Question

3. 30 pts For a specific reaction: AG = 10.0 kJ/mole at 27.0°C AG = 2.00 kJ/mole at 177°C Assuming that the enthalpies and entropies of formation are independent of temperature for this system, calculate AS (reaction) and AH (reaction). Is this reaction favorable at all temperatures? Favorable at some temperatures? Never favorable?
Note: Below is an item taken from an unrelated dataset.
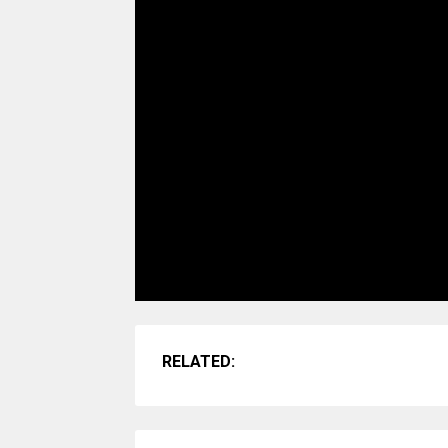
RELATED:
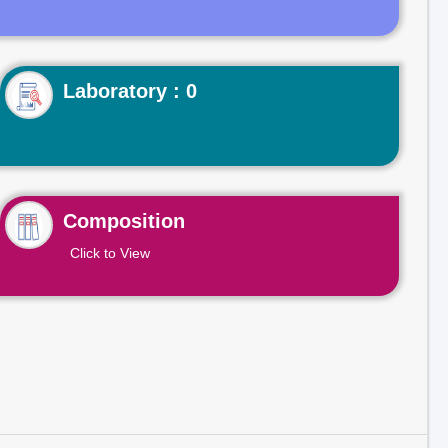
Laboratory : 0
Composition
Click to View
Explain your answer including key temperatures, if appropriate, in <25 words.

Answer 1

As ∆H and ∆S are independent of temperature, so for both 27 °C and 177 °C, the values will be same.

∆G = ∆H - T∆S

At 27 °C i.e. 27 + 273 = 300 K,

10 = ∆H - 300∆S. (Eqn 1)

At 177 °C i.e. 177 + 273 = 450 K,

2 = ∆H - 450∆S. (Eqn 2)

Subtratcting eqn 2 from eqn 1,

(10 - 2) = (∆H - ∆H) - (300∆S - 450∆S)

8 = 150∆S

∆S = 8/150 = + 0.0533 kJ/K•mol

∆S = + 53.3 J/K•mol

Substituting value of ∆S in eqn 1,

10 = ∆H - (300)(0.0533)

∆H = 10 + 16.00

∆H = + 26.00 KJ/mol

As given values of ∆G are negative, the reaction is not favorable at all temperatures. But ∆S being positive (favorable), ∆G can be negative at high temperature.

To find the temperature at which it is favorable:

Assume ∆G = 0

So, ∆H = T∆S

26.00 = T(0.0533)

T = 487.8 K

In °C, T = 487.8 - 273 = 214.8 °C

At T above 214.8 °C, ∆G would be negative and hence, reaction will be favorable.

To check, let the temperature = 215 °C

i.e. 215 + 273 = 488 K

∆G = 26.00 - (488)(0.0533)

= - 0.0104 kJ/mol

As ∆G is negative, reaction is favorable.

Hence, at temperature above 487.8 K (i.e. 214.8 °C) the reaction is favorable at all temperatures.